A portion of the Zeiglers’ gift will be allocated to support faculty and their professional development to ensure that BU recruits and retains teachers who are always — here’s that word again — relevant. “Our hope,” according to Terry, “is that this investment will work to enhance faculty skills so that business education at BU continually keeps up with the evolving needs of industry.”
The Zeiglers imagine a series of faculty initiatives that include:
• special training that emphasizes teaching business as a whole;
• consulting activities done with students or independently;
• opportunities to advise and assist students in business development activities; and
• research and scholarship that advances strategic initiatives at the college.
Love blooms at Bloomsburg
How is it that a small-business owner and his wife are able to make a multi-million-dollar gift to name a business college? And why did they choose Bloomsburg as their philanthropic destination?
The answers trace back to the mid-1970s when Terry Zeigler first eyed JoAnn Schultz on campus. They met in a badminton class (part of a mandatory recreation requirement) in the cold of winter. One complication kept this from unfolding as a mutual love-at-first-sight narrative: JoAnn was dating another guy at the time.
That didn’t stop Terry. He conveniently offered her rides back to her dorm in his VW Beetle. “He was confident … and aggressive,” JoAnn recalls with a laugh. They started dating a few months later, a first date that was forever burned into their memories when a pack of streakers raced by the couple. They married in 1977.
Thirty-nine years and three children later, their fondness for Bloomsburg remains. And their generosity continues to grow.
In recent years, they have funded an endowed scholarship program at the university and announced a $1.67 million gift to establish the Zeigler Institute for Professional Development (ZIPD). ZIPD has been hugely popular, providing a comprehensive educational experience designed to build both personal and professional capacities, help students make informed career choices, and set them on a path towards success in the business world.
Their latest gift is a continuation of their commitment to shape a new generation of business leaders.
“Bloomsburg University is forever indebted to Terry and JoAnn Zeigler,” says President David Soltz. “Their vision for the Zeigler College of Business, their passion for providing opportunities for students from every walk of life to have access to an outstanding business education, and their tremendous generosity will have a lasting influence.
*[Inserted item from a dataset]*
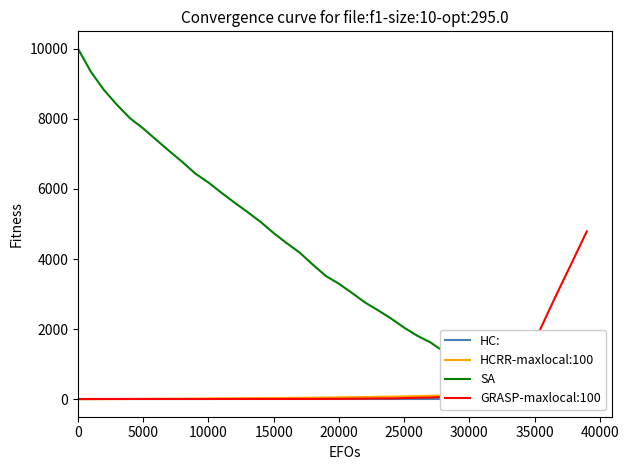

Which series has the widest spread of values?

SA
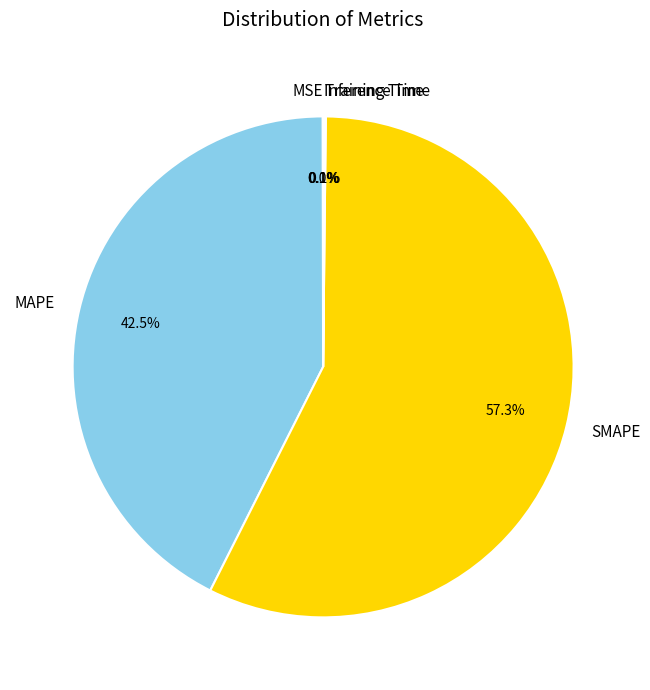

Which slice is the largest?

SMAPE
I am thrilled that the first named college on our campus will carry the Zeigler name.”
Dean Krug echoes those sentiments. “Terry and JoAnn represent all that is good about Bloomsburg University,” he notes. “They are smart and savvy, real and authentic in all ways, visionary in their outlook, unwavering in their efforts to make good things happen, and always, always, looking for ways to improve the student experience at BU. They see this gift as an investment. I couldn’t be more pleased that they have chosen to make that investment in the Zeigler College of Business.”
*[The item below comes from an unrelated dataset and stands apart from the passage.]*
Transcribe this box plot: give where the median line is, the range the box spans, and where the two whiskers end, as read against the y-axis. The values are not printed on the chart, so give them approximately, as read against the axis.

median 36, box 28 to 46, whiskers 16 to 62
So, back to the question of how the Zeiglers were able to stretch as far as they did with their support of BU. The equation is simple. They worked hard all of their lives. They saved consistently and aggressively for four decades, living in the same modest home for 37 years. They invested in real estate early in their marriage, buying condemned homes and burning the midnight oil to fix them up and prepare them for rental. And Terry dedicated his career to a small business he co-founded in his 20s — a business that is now widely regarded as a best-in-class enterprise.
Add it all up and the impact is clear: not just a name on a building but a legacy that will pay dividends for Bloomsburg students and faculty far into the future. •
Ronald Arena is a writer and communications consultant.